The Shepard Fairey controversy isn’t over but Stephen Heller puts an end to the question of whether Fairey is a plaigarist or an appropriationist on the New York Times’s The Moment blog. Now Mr. Heller will have to answer the same question for Richard Prince:
He has indeed copied a number of established graphic works in art and design history, including Koloman Moser’s emblematic Art Nouveau cover for the 1901 Vienna Secession magazine Ver Sacrum and the image (well known in graphic design circles) of a pained woman holding her ears, which was taken from a poster cautioning against noise pollution by the Swiss designer Josef Muller-Brockmann. Yet these images are playfully twisted, not maliciously pilfered. The critics argue that literal replication of the originals — and this is true of Moser and Muller-Brockmann’s imagery, among others — is ethically wrong, but that charge fails to take into account Fairey’s fundamental ethos. His is a wink and a nod toward visual culture and media monopoly. No designer with Fairey’s experience and historical knowledge could be so stupid as to pinch such visible historical artifacts and call them his own. On the contrary, Fairey sees popular visual culture in terms of what Tom Wolfe has called a “big closet” of shared objects. For him, the ubiquity of the graphic design and advertising art that he relies on for source material makes it a kind of commercial folk art. Although some of what he borrows is not as anonymously vernacular as one might like, Fairey believes that the fact that it is designed for public consumption makes it free for the taking. [ . . . ]
Fairey is essentially arguing that icons can be conflated and repurposed to achieve manipulative results. His own appropriation refers to that which goes on in the mass media every day. At its most articulate, his work is a critique of image ownership.
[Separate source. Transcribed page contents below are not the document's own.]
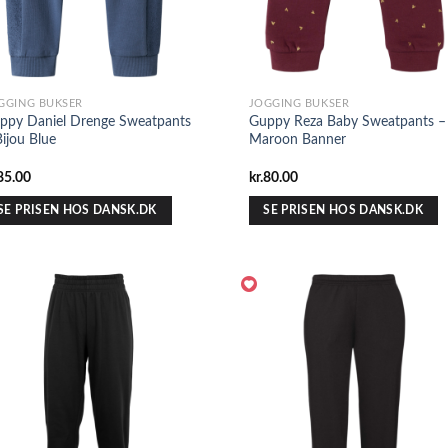
GGING BUKSER
JOGGING BUKSER
ppy Daniel Drenge Sweatpants
Guppy Reza Baby Sweatpants –
Bijou Blue
Maroon Banner
85.00
kr.
80.00
SE PRISEN HOS DANSK.DK
SE PRISEN HOS DANSK.DK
But this does not mean the results are not sometimes simplistic. Indeed, some of his posters are ruefully naïve. Still, after seeing the last 20 years of Fairey’s output at the I.C.A., the last thing I’d call him is a crook. What I would say, however, is that his “Obey” has evolved from a cultural critique into a successful commercial brand with anti-establishment overtones. To protect that brand, even he is now aggressively using legal means to stop other artists from appropriating his work. While there’s nothing crooked about this, it is painfully ironic, if not disappointing, to see “Obey Giant” co-opted by Obey the Brand.